# DATASET EXTRACT:
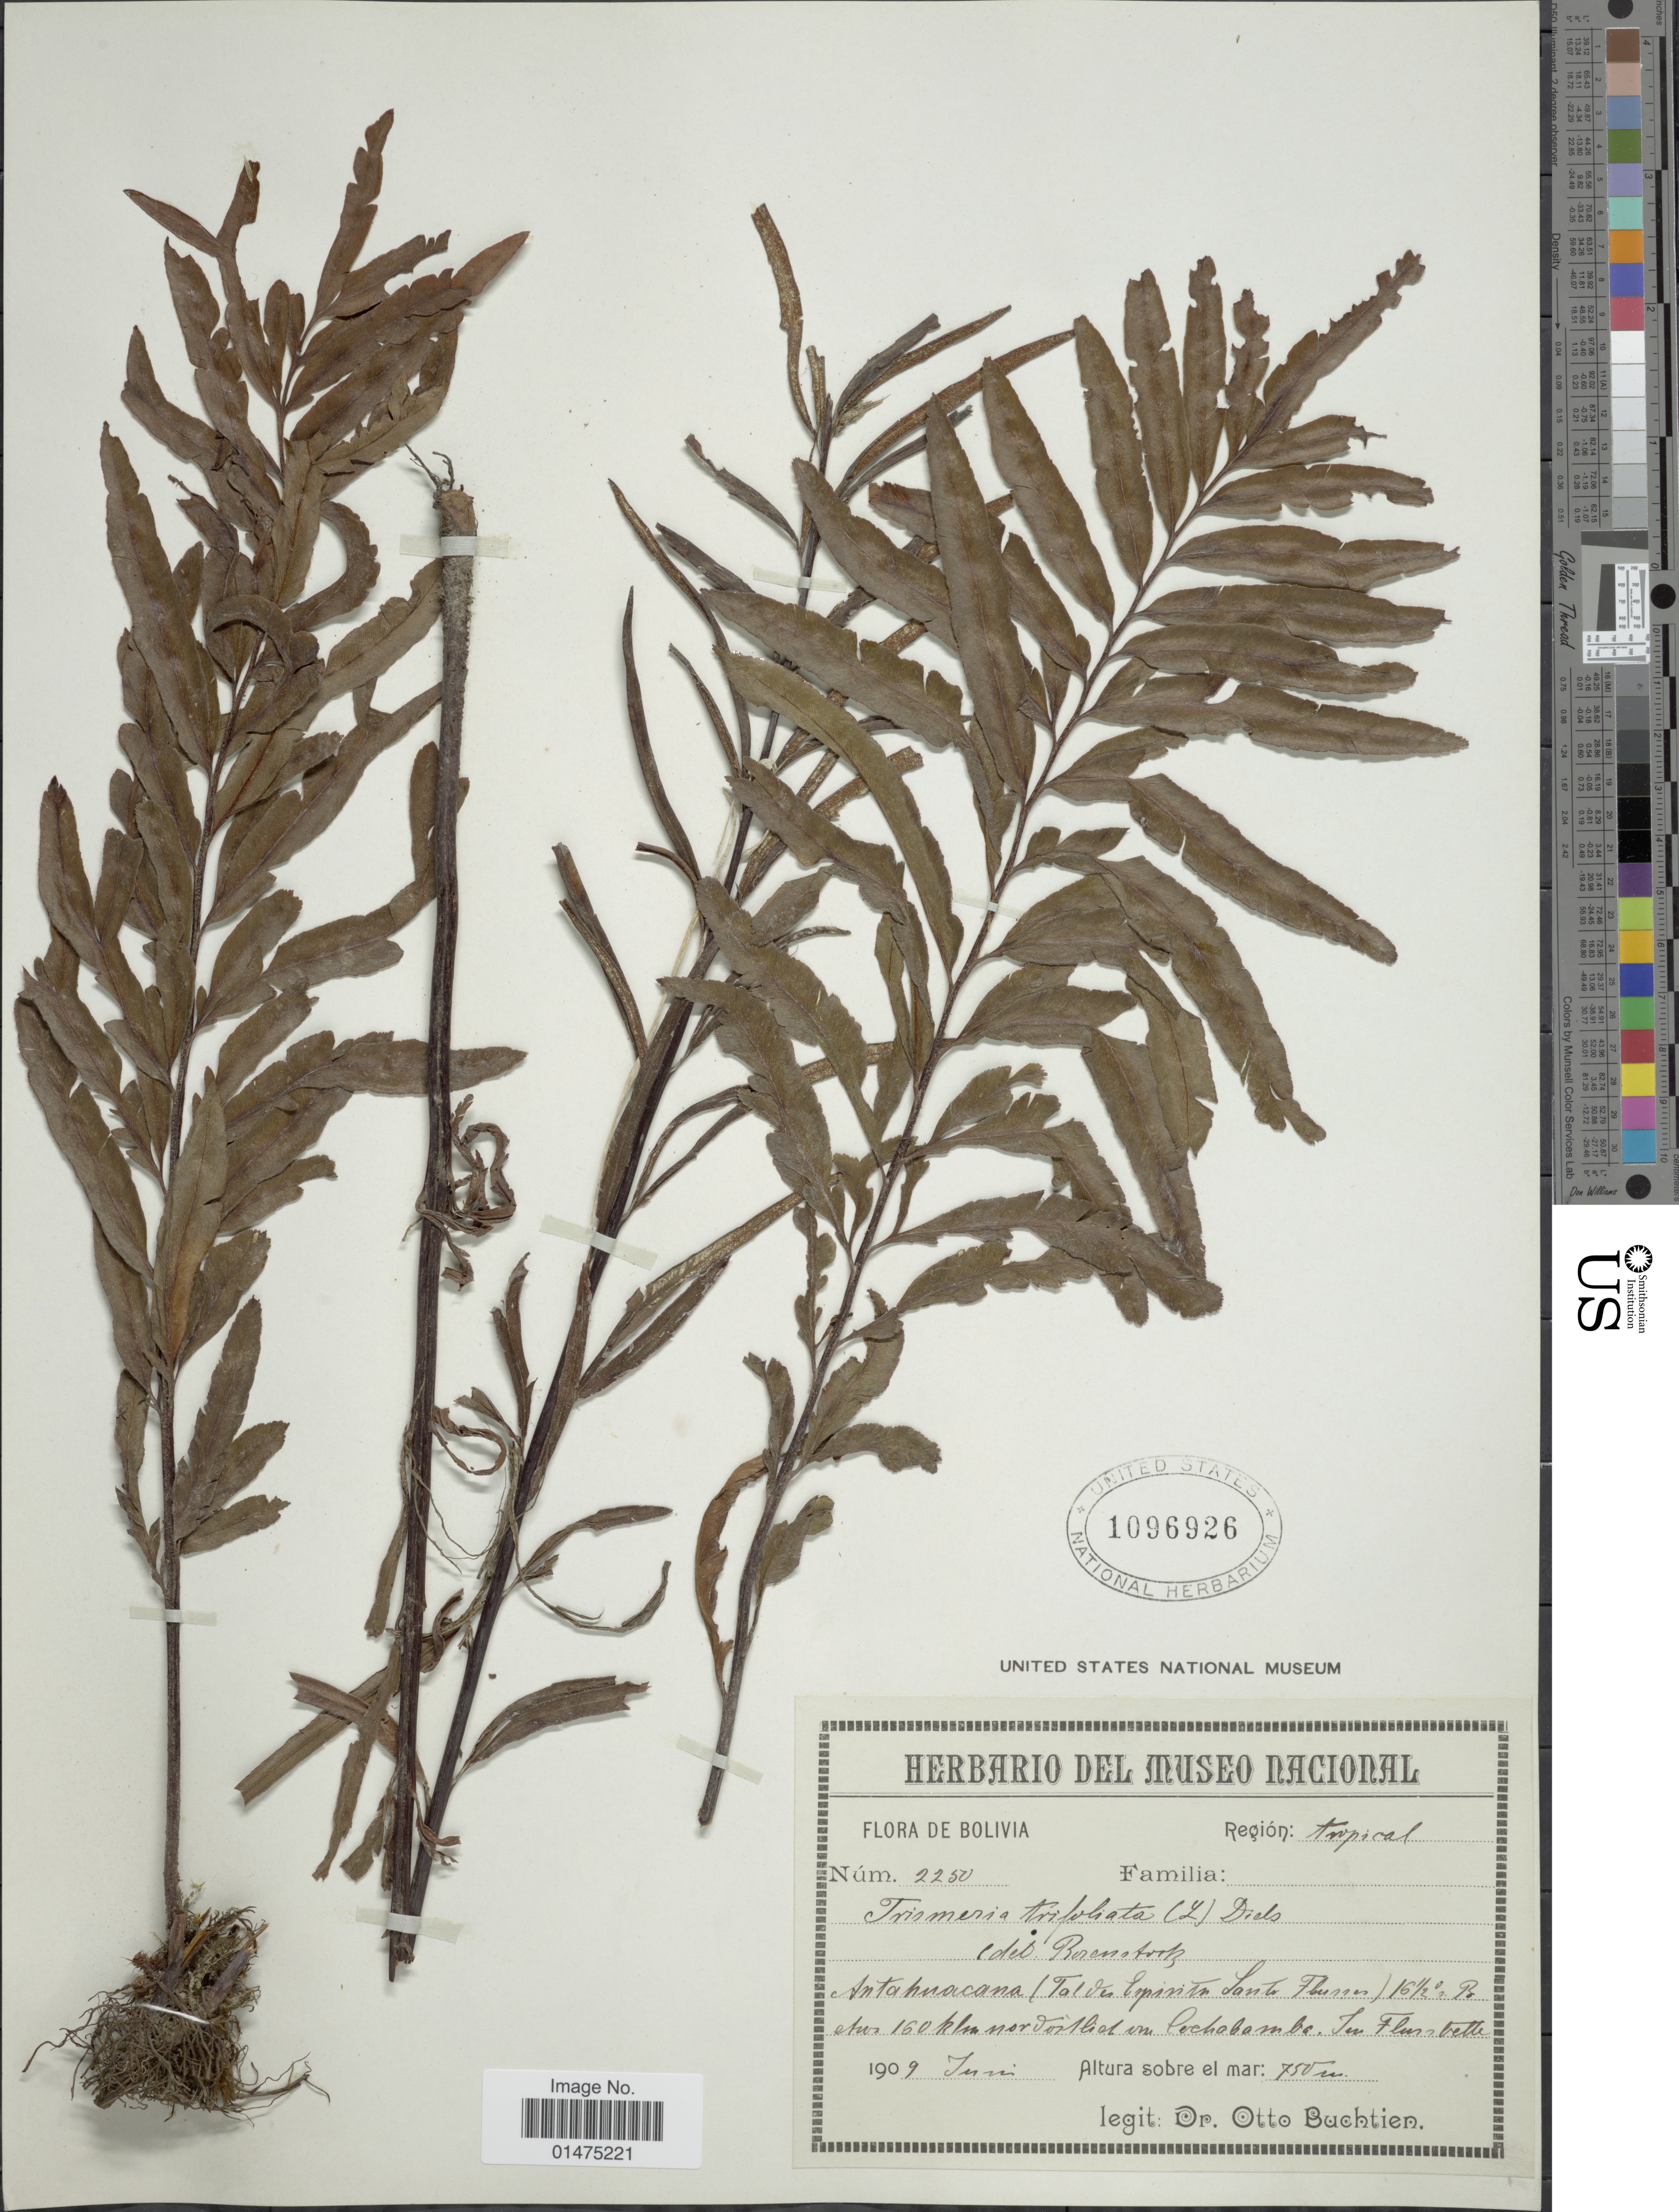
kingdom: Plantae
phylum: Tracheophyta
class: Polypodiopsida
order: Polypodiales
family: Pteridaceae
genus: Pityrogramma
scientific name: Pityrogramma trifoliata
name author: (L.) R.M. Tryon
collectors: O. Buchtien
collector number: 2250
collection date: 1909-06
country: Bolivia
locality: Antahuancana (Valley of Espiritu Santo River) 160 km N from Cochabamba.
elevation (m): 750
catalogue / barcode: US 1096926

# BRIEF:
Please give the entries again from the line with "collection date: 1909-06" through the end of the entries, swapping "locality" for "site" and leaving everything else unchanged.

# TASK RESPONSE:
collection date: 1909-06
country: Bolivia
site: Antahuancana (Valley of Espiritu Santo River) 160 km N from Cochabamba.
elevation (m): 750
catalogue / barcode: US 1096926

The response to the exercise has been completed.